3 days 9 hours 5 minutes smoke free…
To be honest, other than a few mood swings, it’s not been so bad. Of course, I also picked up a nasty cold at the same time, so I think it might hvae been that which is making me not want cigarettes too much.
Of course, being locked in the house with my also sick GF for 3 days now is enough to try the patience of a saint, but oh, well…
Good luck to all the new non-smokers on this thread, including me!
The most important thing to have when quitting is the motivation. If you don’t really want to quit, you won’t.
My motivation was when my wife became pregnant. She couldn’t smoke, and I didn’t think it would be fair if I would while she couldn’t. It’s been a little over two years now.
Absolutely…I’ve tried quitting six or seven times in the past, and it never worked out simply because I really wanted to keep smoking.
Not anymore, though. I’m sick of running out of breath from walking more than a block. I’m sick of pissing away a metric buttload of money every year on something that is just going to wind up killing me. I’m sick of setting myself up to die in the same manner that I watched my father die (very slowly, very painfully). I’m sick of having to miss five minutes of the middle of every movie I go to. I’m sick of my coworkers giving me that (well-justified) “you’re going outside again??” look every hour. I’m sick of having to wait extra-long for a table at a restaurant, since they all have tiny smoking sections now.
I’m now decided, for myself, that this is fricking ridiculous, and I ain’t doing it anymore.
4 days, 14 hours, 20 minutes and 56 seconds. Still feeling good. Hope it lasts.
Good! Thought I’d see a few dopers from September who failed in [url=http://boards.straightdope.com/sdmb/showthread.php?t=277734]Silver Fire’s “Anyone else trying to quit smoking?” from September - but it looks like everyone who’s posted here are “New Year’s Resolutionaries”.
It’s only been 3+ months for me.
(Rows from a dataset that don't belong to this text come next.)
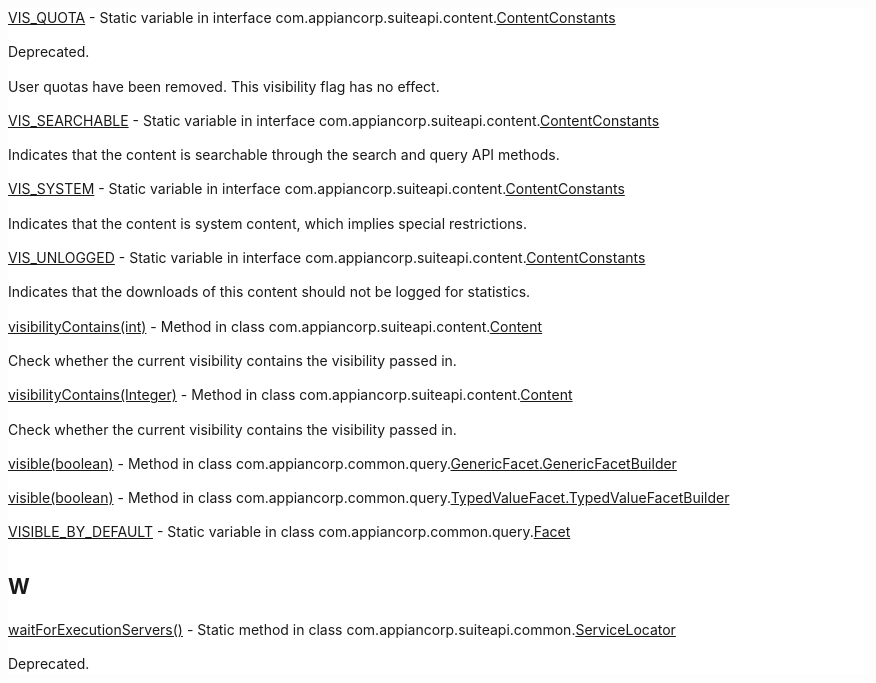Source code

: [VIS\_QUOTA](com/appiancorp/suiteapi/content/ContentConstants.html#VIS_QUOTA) - Static variable in interface com.appiancorp.suiteapi.content.[ContentConstants](com/appiancorp/suiteapi/content/ContentConstants.html "interface in com.appiancorp.suiteapi.content")

Deprecated.

User quotas have been removed. This visibility flag has no effect.

[VIS\_SEARCHABLE](com/appiancorp/suiteapi/content/ContentConstants.html#VIS_SEARCHABLE) - Static variable in interface com.appiancorp.suiteapi.content.[ContentConstants](com/appiancorp/suiteapi/content/ContentConstants.html "interface in com.appiancorp.suiteapi.content")

Indicates that the content is searchable through the search and query API methods.

[VIS\_SYSTEM](com/appiancorp/suiteapi/content/ContentConstants.html#VIS_SYSTEM) - Static variable in interface com.appiancorp.suiteapi.content.[ContentConstants](com/appiancorp/suiteapi/content/ContentConstants.html "interface in com.appiancorp.suiteapi.content")

Indicates that the content is system content, which implies special restrictions.

[VIS\_UNLOGGED](com/appiancorp/suiteapi/content/ContentConstants.html#VIS_UNLOGGED) - Static variable in interface com.appiancorp.suiteapi.content.[ContentConstants](com/appiancorp/suiteapi/content/ContentConstants.html "interface in com.appiancorp.suiteapi.content")

Indicates that the downloads of this content should not be logged for statistics.

[visibilityContains(int)](com/appiancorp/suiteapi/content/Content.html#visibilityContains\(int\)) - Method in class com.appiancorp.suiteapi.content.[Content](com/appiancorp/suiteapi/content/Content.html "class in com.appiancorp.suiteapi.content")

Check whether the current visibility contains the visibility passed in.

[visibilityContains(Integer)](com/appiancorp/suiteapi/content/Content.html#visibilityContains\(java.lang.Integer\)) - Method in class com.appiancorp.suiteapi.content.[Content](com/appiancorp/suiteapi/content/Content.html "class in com.appiancorp.suiteapi.content")

Check whether the current visibility contains the visibility passed in.

[visible(boolean)](com/appiancorp/common/query/GenericFacet.GenericFacetBuilder.html#visible\(boolean\)) - Method in class com.appiancorp.common.query.[GenericFacet.GenericFacetBuilder](com/appiancorp/common/query/GenericFacet.GenericFacetBuilder.html "class in com.appiancorp.common.query")

[visible(boolean)](com/appiancorp/common/query/TypedValueFacet.TypedValueFacetBuilder.html#visible\(boolean\)) - Method in class com.appiancorp.common.query.[TypedValueFacet.TypedValueFacetBuilder](com/appiancorp/common/query/TypedValueFacet.TypedValueFacetBuilder.html "class in com.appiancorp.common.query")

[VISIBLE\_BY\_DEFAULT](com/appiancorp/common/query/Facet.html#VISIBLE_BY_DEFAULT) - Static variable in class com.appiancorp.common.query.[Facet](com/appiancorp/common/query/Facet.html "class in com.appiancorp.common.query")

## W

[waitForExecutionServers()](com/appiancorp/suiteapi/common/ServiceLocator.html#waitForExecutionServers\(\)) - Static method in class com.appiancorp.suiteapi.common.[ServiceLocator](com/appiancorp/suiteapi/common/ServiceLocator.html "class in com.appiancorp.suiteapi.common")

Deprecated.
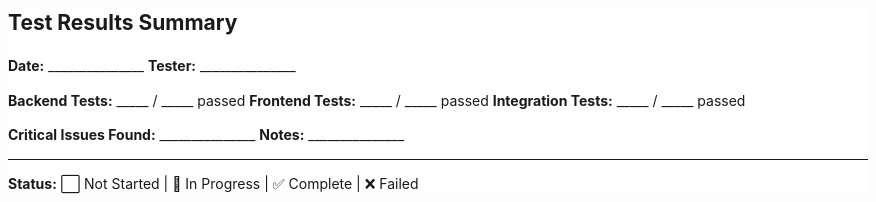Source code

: 
## Test Results Summary

**Date:** _______________
**Tester:** _______________

**Backend Tests:** _____ / _____ passed
**Frontend Tests:** _____ / _____ passed
**Integration Tests:** _____ / _____ passed

**Critical Issues Found:** _______________
**Notes:** _______________

---

**Status:** ⬜ Not Started | 🔄 In Progress | ✅ Complete | ❌ Failed
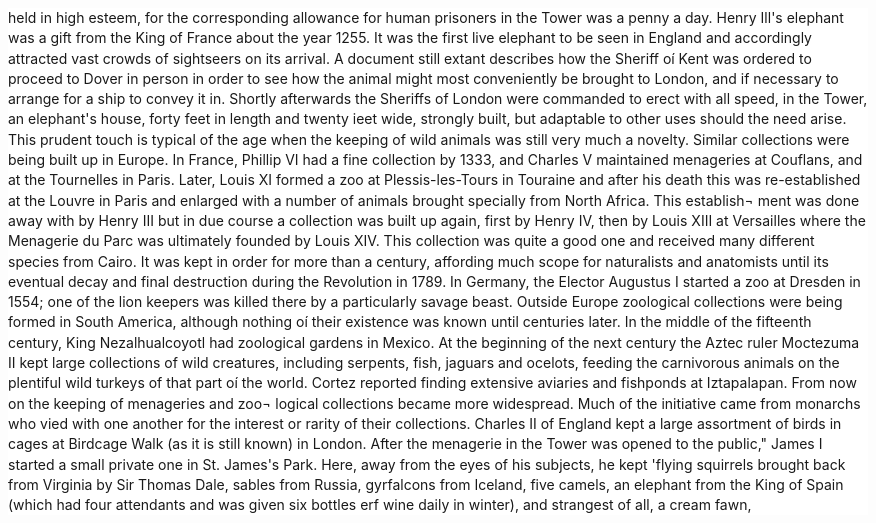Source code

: held in high esteem, for the corresponding allowance
for human prisoners in the Tower was a penny a day.
Henry Ill's elephant was a gift from the King of
France about the year 1255. It was the first live
elephant to be seen in England and accordingly
attracted vast crowds of sightseers on its arrival. A
document still extant describes how the Sheriff oí
Kent was ordered to proceed to Dover in person in
order to see how the animal might most conveniently
be brought to London, and if necessary to arrange for
a ship to convey it in. Shortly afterwards the
Sheriffs of London were commanded to erect with
all speed, in the Tower, an elephant's house, forty feet
in length and twenty ieet wide, strongly built, but
adaptable to other uses should the need arise. This
prudent touch is typical of the age when the keeping
of wild animals was still very much a novelty.
Similar collections were being built up in Europe.
In France, Phillip VI had a fine collection by 1333,
and Charles V maintained menageries at Couflans,
and at the Tournelles in Paris. Later, Louis XI
formed a zoo at Plessis-les-Tours in Touraine and
after his death this was re-established at the Louvre
in Paris and enlarged with a number of animals
brought specially from North Africa. This establish¬
ment was done away with by Henry III but in due
course a collection was built up again, first by
Henry IV, then by Louis XIII at Versailles where the
Menagerie du Parc was ultimately founded by
Louis XIV. This collection was quite a good one and
received many different species from Cairo. It was
kept in order for more than a century, affording
much scope for naturalists and anatomists until its
eventual decay and final destruction during the
Revolution in 1789.
In Germany, the Elector Augustus I started a zoo
at Dresden in 1554; one of the lion keepers was killed
there by a particularly savage beast.
Outside Europe zoological collections were being
formed in South America, although nothing oí their
existence was known until centuries later. In the
middle of the fifteenth century, King Nezalhualcoyotl
had zoological gardens in Mexico. At the beginning
of the next century the Aztec ruler Moctezuma II
kept large collections of wild creatures, including
serpents, fish, jaguars and ocelots, feeding the
carnivorous animals on the plentiful wild turkeys of
that part oí the world. Cortez reported finding
extensive aviaries and fishponds at Iztapalapan.
From now on the keeping of menageries and zoo¬
logical collections became more widespread. Much
of the initiative came from monarchs who vied with
one another for the interest or rarity of their
collections. Charles II of England kept a large
assortment of birds in cages at Birdcage Walk (as it
is still known) in London. After the menagerie in
the Tower was opened to the public," James I started
a small private one in St. James's Park. Here, away
from the eyes of his subjects, he kept 'flying squirrels
brought back from Virginia by Sir Thomas Dale,
sables from Russia, gyrfalcons from Iceland, five
camels, an elephant from the King of Spain (which
had four attendants and was given six bottles erf wine
daily in winter), and strangest of all, a cream fawn,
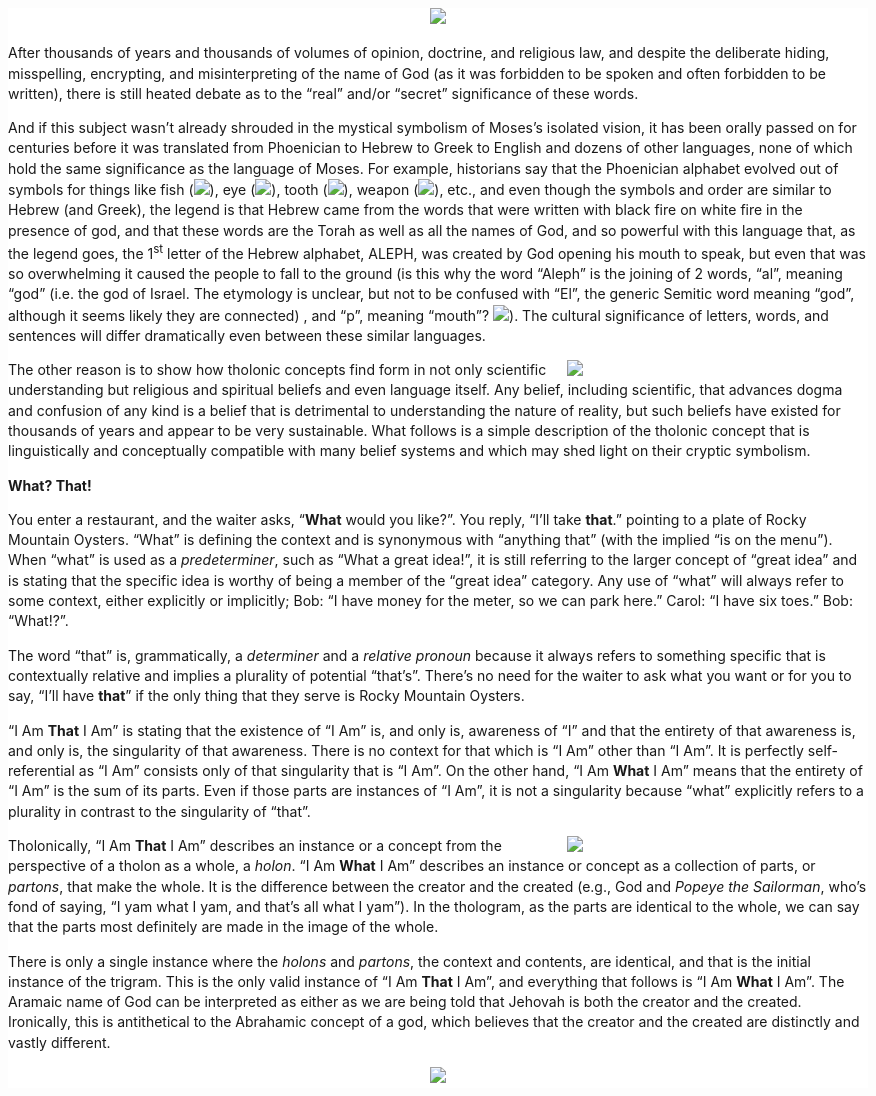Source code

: <center><img src='../Images/ancient-yhvh_2.png' style='width:100%'/></center>

After thousands of years and thousands of volumes of opinion, doctrine, and religious law, and despite the deliberate hiding, misspelling, encrypting, and misinterpreting of the name of God (as it was forbidden to be spoken and often forbidden to be written), there is still heated debate as to the “real” and/or “secret” significance of these words.  

And if this subject wasn’t already shrouded in the mystical symbolism of Moses’s isolated vision, it has been orally passed on for centuries before it was translated from Phoenician to Hebrew to Greek to English and dozens of other languages, none of which hold the same significance as the language of Moses.  For example, historians say that the Phoenician alphabet evolved out of symbols for things like fish (<img src='../Images/p_fish.png' style='height:10px'/>), eye (<img src='../Images/p_eye.png' style='height:10px'/>), tooth (<img src='../Images/p_tooth.png' style='height:10px'/>), weapon (<img src='../Images/p_weapon.png' style='height:10px'/>), etc., and even though the symbols and order are similar to Hebrew (and Greek), the legend is that Hebrew came from the words that were written with black fire on white fire in the presence of god, and that these words are the Torah as well as all the names of God, and so powerful with this language that, as the legend goes, the 1<sup>st</sup> letter of the Hebrew alphabet, ALEPH, was created by God opening his mouth to speak, but even that was so overwhelming it caused the people to fall to the ground (is this why the word “Aleph” is the joining of 2 words, “al”, meaning “god” (i.e. the god of Israel.  The etymology is unclear, but not to be confused with “El”, the generic Semitic word meaning “god”, although it seems likely they are connected) , and “p”, meaning “mouth”? <img src='../Images/alephgodmouth.png' style='height:15px'/>).  The cultural significance of letters, words, and sentences will differ dramatically even between these similar languages.  

<img src='../Images/iamtri_rings.png' style='float:right;width:35%'/>The other reason is to show how tholonic concepts find form in not only scientific understanding but religious and spiritual beliefs and even language itself.  Any belief, including scientific, that advances dogma and confusion of any kind is a belief that is detrimental to understanding the nature of reality, but such beliefs have existed for thousands of years and appear to be very sustainable.  What follows is a simple description of the tholonic concept that is linguistically and conceptually compatible with many belief systems and which may shed light on their cryptic symbolism. 

**What? That!**

You enter a restaurant, and the waiter asks, “**What** would you like?”.  You reply, “I’ll take **that**.” pointing to a plate of Rocky Mountain Oysters.  “What” is defining the context and is synonymous with “anything that” (with the implied “is on the menu”).  When “what” is used as a *predeterminer*, such as “What a great idea!”, it is still referring to the larger concept of “great idea” and is stating that the specific idea is worthy of being a member of the “great idea” category.  Any use of “what” will always refer to some context, either explicitly or implicitly; Bob: “I have money for the meter, so we can park here.” Carol: “I have six toes.” Bob: “What!?”.

The word “that” is, grammatically, a *determiner* and a *relative pronoun* because it always refers to something specific that is contextually relative and implies a plurality of potential “that’s”.  There’s no need for the waiter to ask what you want or for you to say, “I’ll have **that**” if the only thing that they serve is Rocky Mountain Oysters.  

“I Am **That** I Am” is stating that the existence of “I Am” is, and only is, awareness of “I” and that the entirety of that awareness is, and only is, the singularity of that awareness.  There is no context for that which is “I Am” other than “I Am”.  It is perfectly self-referential as “I Am” consists only of that singularity that is “I Am”.  On the other hand, “I Am **What** I Am” means that the entirety of “I Am” is the sum of its parts.  Even if those parts are instances of “I Am”, it is not a singularity because “what” explicitly refers to a plurality in contrast to the singularity of “that”. 

<img src='../Images/popeye.png' style='float:right;width:35%'/>Tholonically, “I Am **That** I Am” describes an instance or a concept from the perspective of a tholon as a whole, a *holon*.  “I Am **What** I Am” describes an instance or concept as a collection of parts, or *partons*, that make the whole.  It is the difference between the creator and the created (e.g., God and *Popeye the Sailorman*, who’s fond of saying, “I yam what I yam, and that’s all what I yam”).  In the thologram, as the parts are identical to the whole, we can say that the parts most definitely are made in the image of the whole.  

There is only a single instance where the *holons* and *partons*, the context and contents, are identical, and that is the initial instance of the trigram.  This is the only valid instance of “I Am **That** I Am”, and everything that follows is “I Am **What** I Am”.  The Aramaic name of God can be interpreted as either as we are being told that Jehovah is both the creator and the created.  Ironically, this is antithetical to the Abrahamic concept of a god, which believes that the creator and the created are distinctly and vastly different.

<center><img src='../Images/trizirp.png' style='width:80%'/></center>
I’ve found it was easy kicking the habit. I’m stubborn as a mule and hearing from others who know how much I love my cigarettes & that ‘you’ll never do it’ made it so. I also found that instead of taking the reformed ‘I hate the smell’ route, catching a whiff from other smoker’s is a very nice and nostalgic experience. I’m not an absolutist; I’ve smoked (not inhaled) the occasional cigar (Jewels vanilla) & even taken an occasional drag from friends. I’ll always miss smoking, but won’t go back.
Well, crap. I’ve already slipped up. I’m smoking right now, actually. I can’t believe what a poor attempt that was! Well, tomorrow I’ll start again. How many attempts have other people had to make? I feel really pathetic!
No, no, no. Don’t feel that way. You are making a great start. It’s just a slip. You went how many days without one? That’s an accomplishment. Think of it like a diet - if you eat a cookie or two does that negate the whole diet? Not at all.